Source: Science showing cas12k binging and gene insertion.
CRISPR-cas9, commonly referred to simply as CRISPR, is a bacterial immune system that was first used as a gene-editing tool in 2012. Since the first application to gene-editing, CRISPR has made gene-editing faster, easy to design, and easy to execute. Resistance to CRISPR in human gene therapy is due to the risk of "off-target" effects. Though the risk is small, and debated, off-target effects can be devastating and irreversible. Additionally, CRISPR is very useful in deleting or inactivating genes, but scientists have found it very difficult to use it to insert or repair genes. While studies that demonstrate CRISPR's application continues, some scientists like Feng Zhang at the Broad Institute, have focused on making CRISPR more precise.
A team of scientists from the Broad Institute and the National Institutes of Health have engineered a CRISPR system which makes use of transposon activity to increase the specificity of gene-insertion and decrease the risk of off-target effects. The new mechanism is a sandwich with a shCAST loci in the middle, a transposase gene at one end, and a cas12k protein at the other. The shCAST locus is a type of CRISPR system which was isolated from a cyanobacterium. The job of shCAST is to integrate DNA at a specific site determined by the transposase. The transposase gene is called Tn-7, and like all transposons (or, "jumping genes") it can move around the genome. Tn-7 copies and pastes the gene it is attached to it in the engineered sandwich. Tn-7 precisely identifies the insertion site 60-66bp downstream of the protospacer sequence in shCAST. Lastly, cas12k is a protein sequence with the function of finding the protospacer sequence for Tn-7. All together, cas12k finds the protosequence, Tn-7 moves 60-66bp downstream of that sequence and then makes copies of the gene intended for insertion. Finally, shCAST inserts copies of the gene that Tn-7 synthesized.
Source: Harvard showing a basic schematic of transposons.

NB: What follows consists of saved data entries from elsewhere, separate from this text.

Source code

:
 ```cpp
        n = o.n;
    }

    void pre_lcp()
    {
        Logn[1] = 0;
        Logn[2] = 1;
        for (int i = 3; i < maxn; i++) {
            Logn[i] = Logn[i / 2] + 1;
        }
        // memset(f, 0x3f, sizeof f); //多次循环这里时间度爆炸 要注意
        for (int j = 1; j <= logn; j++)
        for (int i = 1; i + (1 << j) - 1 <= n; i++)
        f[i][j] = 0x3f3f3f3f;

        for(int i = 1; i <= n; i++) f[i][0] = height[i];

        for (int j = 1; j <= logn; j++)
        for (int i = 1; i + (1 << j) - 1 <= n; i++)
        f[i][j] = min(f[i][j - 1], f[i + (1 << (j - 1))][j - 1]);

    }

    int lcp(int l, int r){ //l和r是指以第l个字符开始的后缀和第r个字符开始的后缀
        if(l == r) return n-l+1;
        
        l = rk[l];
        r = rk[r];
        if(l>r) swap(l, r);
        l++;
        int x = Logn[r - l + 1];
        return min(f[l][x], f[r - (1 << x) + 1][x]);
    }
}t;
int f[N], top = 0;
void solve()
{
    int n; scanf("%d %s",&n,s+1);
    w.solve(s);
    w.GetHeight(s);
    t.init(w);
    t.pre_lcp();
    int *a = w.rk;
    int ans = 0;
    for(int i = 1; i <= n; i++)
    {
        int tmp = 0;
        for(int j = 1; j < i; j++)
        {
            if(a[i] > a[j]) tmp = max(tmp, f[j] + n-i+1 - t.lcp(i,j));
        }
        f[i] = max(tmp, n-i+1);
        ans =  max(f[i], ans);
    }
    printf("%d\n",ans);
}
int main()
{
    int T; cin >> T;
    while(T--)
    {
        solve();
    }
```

This new gene-editing technology has a successful insertion rate of 80% but has only been tested in bacterial organisms. Extensive experimentation in eukaryotic cells is needed before the technology can be considered for medical application. Still, finding possible solutions to the risks of CRISPR, only seven years after the groundbreaking technology was first used as a gene-editing tool, is exciting.